The Kremlin, known for staging Putin’s meetings with precision, might opt to limit media coverage this time. Putin could be seen sitting at a small table with Assad, now on asylum

in Moscow, in a soundless scene—one that leaves little room for formal pleasantries.

Why has Putin announced plans to meet Assad? Is it to reprimand him? Many in Russia believe Assad’s stubbornness has hurt Moscow’s efforts, threatened its gains in Syria, and could eventually risk its key military presence there.

As details remain unclear, Russian experts are racing to analyze developments in Syria and outline scenarios for the next phase.

Some Russian experts have painted grim scenarios.
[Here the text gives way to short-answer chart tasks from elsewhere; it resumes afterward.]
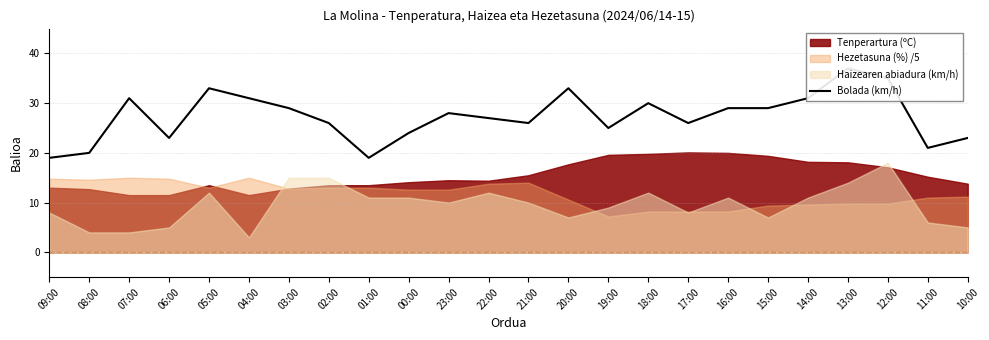

Reading right to left, what are all the values shown in this chart?

10:00=23	11:00=21	12:00=35	13:00=37	14:00=31	15:00=29	16:00=29	17:00=26	18:00=30	19:00=25	20:00=33	21:00=26	22:00=27	23:00=28	00:00=24	01:00=19	02:00=26	03:00=29	04:00=31	05:00=33	06:00=23	07:00=31	08:00=20	09:00=19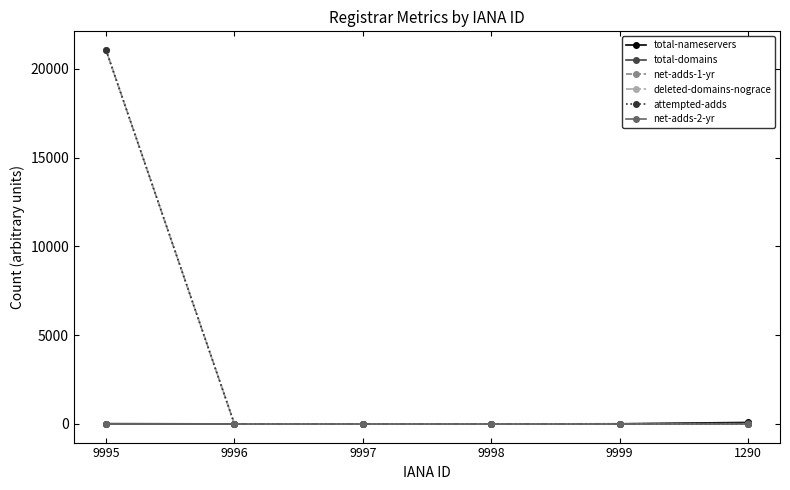

At which category is the sum across all series the highest?

9995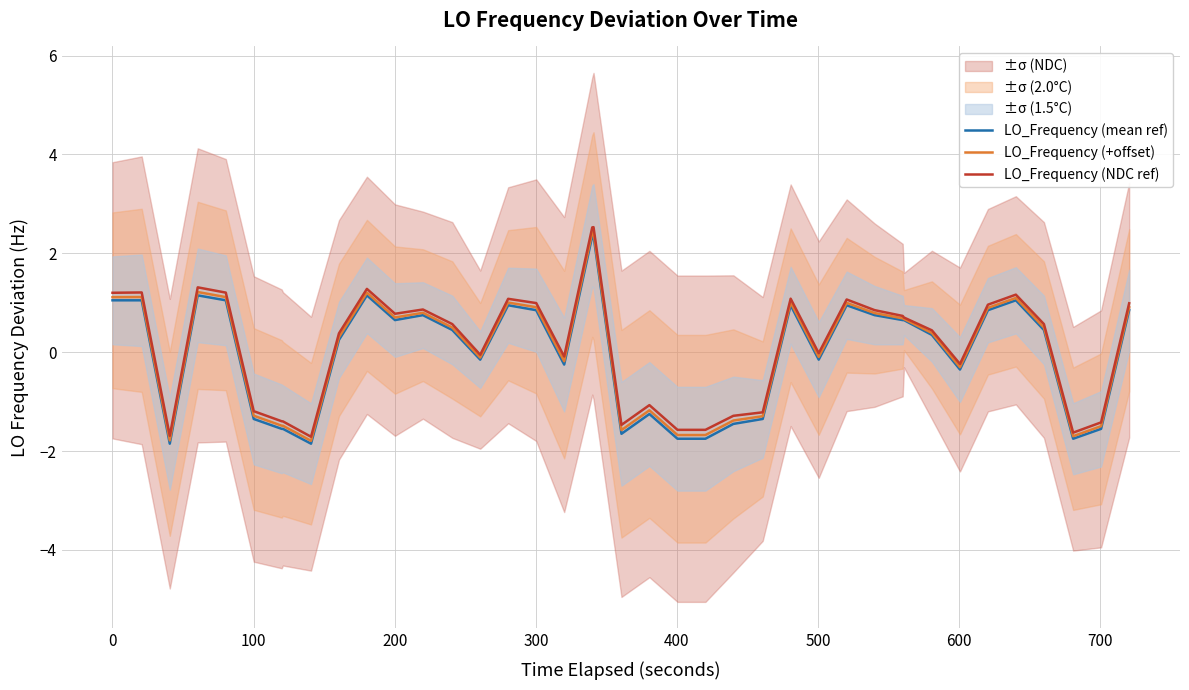

What is the highest value of the LO_Frequency (NDC ref) series?

2.5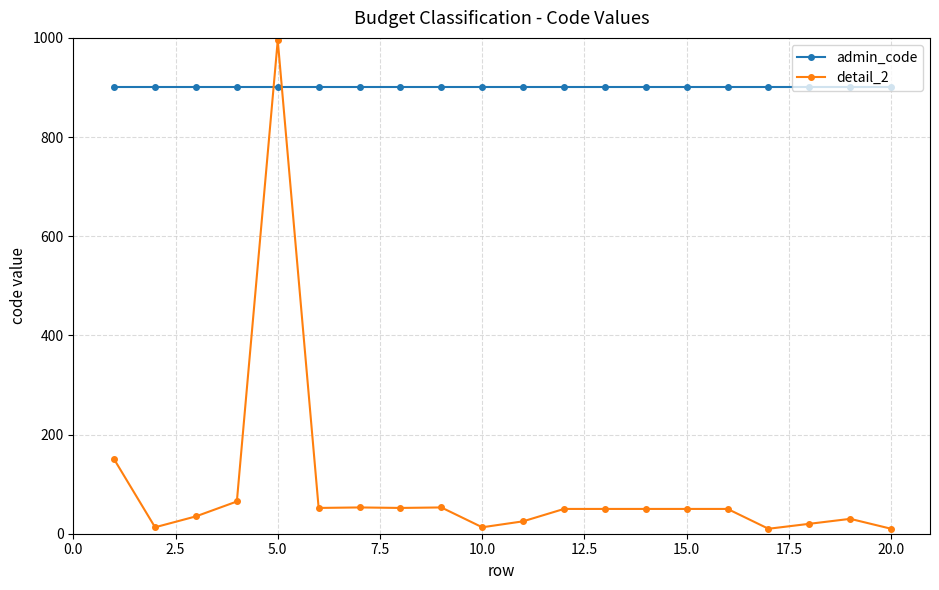

True or false: detail_2 has more than 1 points higher than both neighbors.

True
A member of the prestigious Russian Council on Foreign and Defense Policy warned of potential risks, including a prolonged conflict with civil war elements, a humanitarian catastrophe with millions of refugees, escalating migration in Europe, and rising tensions among nations like Israel, the US, and Iran.

He also predicted a new wave of international terrorism that could reach far beyond the region.

Other experts echoed this pessimism. One posted an image of a Syrian dissident stepping on a statue of Assad’s father, warning that “this is just the beginning.” Another blamed the crisis on the “Obama curse,” citing the West’s interference, while a third shared a bleak analysis titled, “We Must Pray for Syria.”

So far, Russian media and think tanks have avoided any optimistic outlooks for Syria’s future.

Experts, who spoke to Asharq Al-Awsat, believe Moscow may be preparing to handle one of three possible scenarios in Syria.

The first, most favorable for Russia’s interests, involves Moscow reaching an agreement with the new Syrian authorities to maintain its military presence for a limited period.

This could mean replacing the current 49-year agreements with a five-year deal to facilitate a gradual Russian withdrawal. Such an arrangement could help the new leadership in Syria manage Western pressure to cut ties with Moscow.

The second scenario envisions Russia giving up its airbase in Hmeimim while retaining a significant presence in Tartus. This would mirror agreements from 1972, which allowed Russian naval vessels to use the Tartus logistics center in the Mediterranean. This compromise would preserve Russia’s interests while reducing Western pressure on Damascus.

The third scenario involves a full Russian withdrawal from both bases, with Moscow later seeking agreements for shared use of air and sea ports. Such agreements, similar to those Russia has signed with other countries, are less likely to provoke Western opposition.

Regardless of the outcome, the Kremlin has yet to develop a clear strategy for dealing with the emerging situation in Syria.

Key questions remain, including how to curb Iran’s regional influence, manage Türkiye and Israel’s growing roles in Syria, and establish a new regional balance that secures Moscow’s minimum interests.